The business of beauty is a tough nut to crack. Having an idea is one thing, but pulling it off is something else entirely. We’re always crossing paths with inspiring women who are, quite frankly, badass beauty business minds. They're owning the beauty space in all its facets and building their own empires. So, we asked some of the biggest in the biz to share their most valued career advice.
The Brand Builders
"Focus on your one great idea, and keep referring back to it" - Lindy Klim, Model and Co-founder of Milk and Co.
"It takes a lot of research, obviously. Everything starts with the initial idea and then you get a good business plan and a good business model to model yourself off. [I] didn’t go to university, but I had a great idea. We came up with the idea that it would be a men’s range and so wanted the packaging to be masculine and make it sort of resemble a whisky bottle. We stayed true to that aesthetic and idea."
“When you’re in business together, you need to be able to say exactly what you think. It’s great, working as sisters, because we’re able to fully express ourselves. And we [Nic and I] do. Sometimes it will just be a case of ‘you’re really moody, why don’t you just go home’. It works quite well in that respect. You need to be honest or it will just cause problems in the future.”
“When I was shut out of my own company (Kit Willow) I brought in legal action, otherwise I would have got nothing. I would not settle for less. My lawyers told me to let it go, but I wouldn’t. Sometimes you just have to stand up for what you know is yours.”
"Stay true to your core mission" - Carla Oates, Author and Founder of The Beauty Chef
"[When I was a beauty editor] I couldn't bring myself to write about the products I was being sent I started researching the ingredients in the mass market cosmetics I as being sent. I found it difficult to write about them. So, I decided to make it my mission to only write about the natural skincare and help educate people on how to look after their skin more holistically. Then Penguin, Lantern commissioned me to write a natural beauty book full of recipes and Feeding Your Skin [came about]. [Then I] started formulating my own skincare products."
The Product Promoters
"My goal was to make something of myself like my parents did with themselves.
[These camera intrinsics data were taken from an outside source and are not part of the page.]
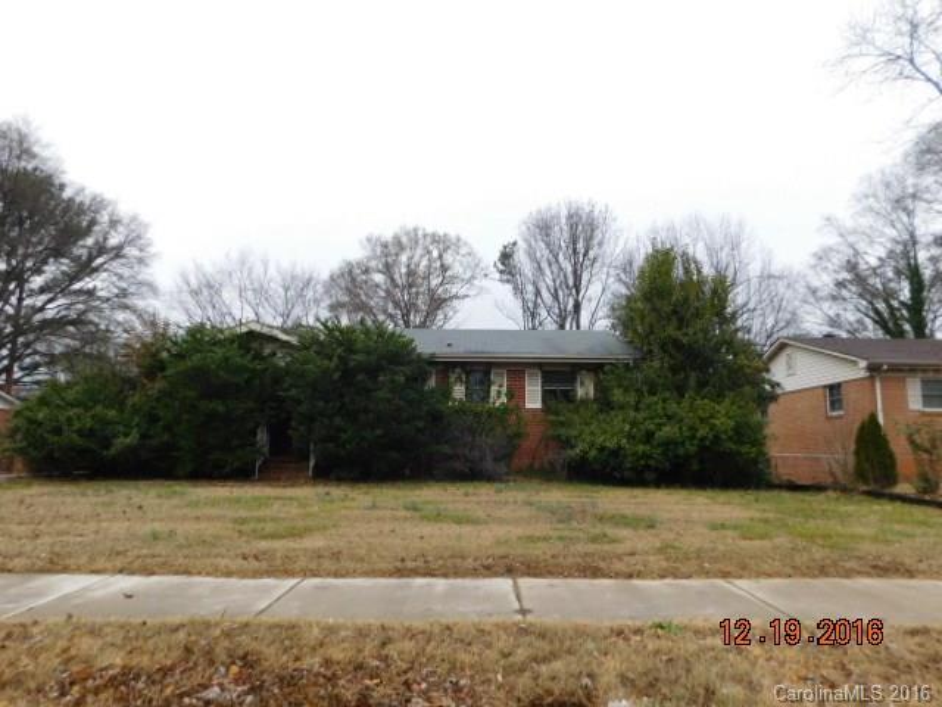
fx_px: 626
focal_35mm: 23
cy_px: 354
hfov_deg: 73.9
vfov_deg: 58.9
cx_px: 471
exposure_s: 1/500
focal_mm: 4
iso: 125
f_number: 3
They both came from working class backgrounds, as clothing manufacturers. And now my mum works with me! I guess I learned work ethic in a sense that they never just gave me anything. So, while I was at a private school and girls would get Mercedes for first cars, I got a fourteen-year-old Volvo that was worth $4000. It was always instilled in me that if you want something, you have to work. No one is going to give it to you. [With work] I’m obsessive compulsive; that’s my edge. I can confidently guarantee you that there is no other PR girl who will respond to your email within three minutes!"
"I feel very fortunate to be able to ‘work’ doing what I truly love. I never thought it would be possible to call this a profession and fortunately, my two passions are now intertwined in two different outlets. They have allowed me to better understand a part of the digital media industry, from the other side of the table."
"Get as much experience as possible" - Jade Kisnorbo, Makeup Artist
"I had such a range [of experience] that [helped to] decide what I wanted to do. I came from an anatomy health science degree, an academic background, so I wanted to master the theory side as well as the practical. So I got all that, I learned from amazing people that were in New York, London and Paris. When I was right in the middle of it I met the right person [to help my career] and they invited me to do London Fashion Week, which then meant I got to do all the others. I also did a few short movies, things with BBC and did lots for Britain’s Next Top Supermodel.
"The best piece of advice I ever received was to not be threatened by your peers, but be inspired by them. [Hairstylist and salon owner] Serge Normant told me that. I truly believe there is enough work for all of us to go around and we should support and encourage each other. Be humble, work hard, and don’t try to compete with anyone else. My beauty philosophy is that no one has the time or money for a glam squad, but real women should be able to get the look in real life. That’s why I created OUAImulti-use products, for the girl on the go."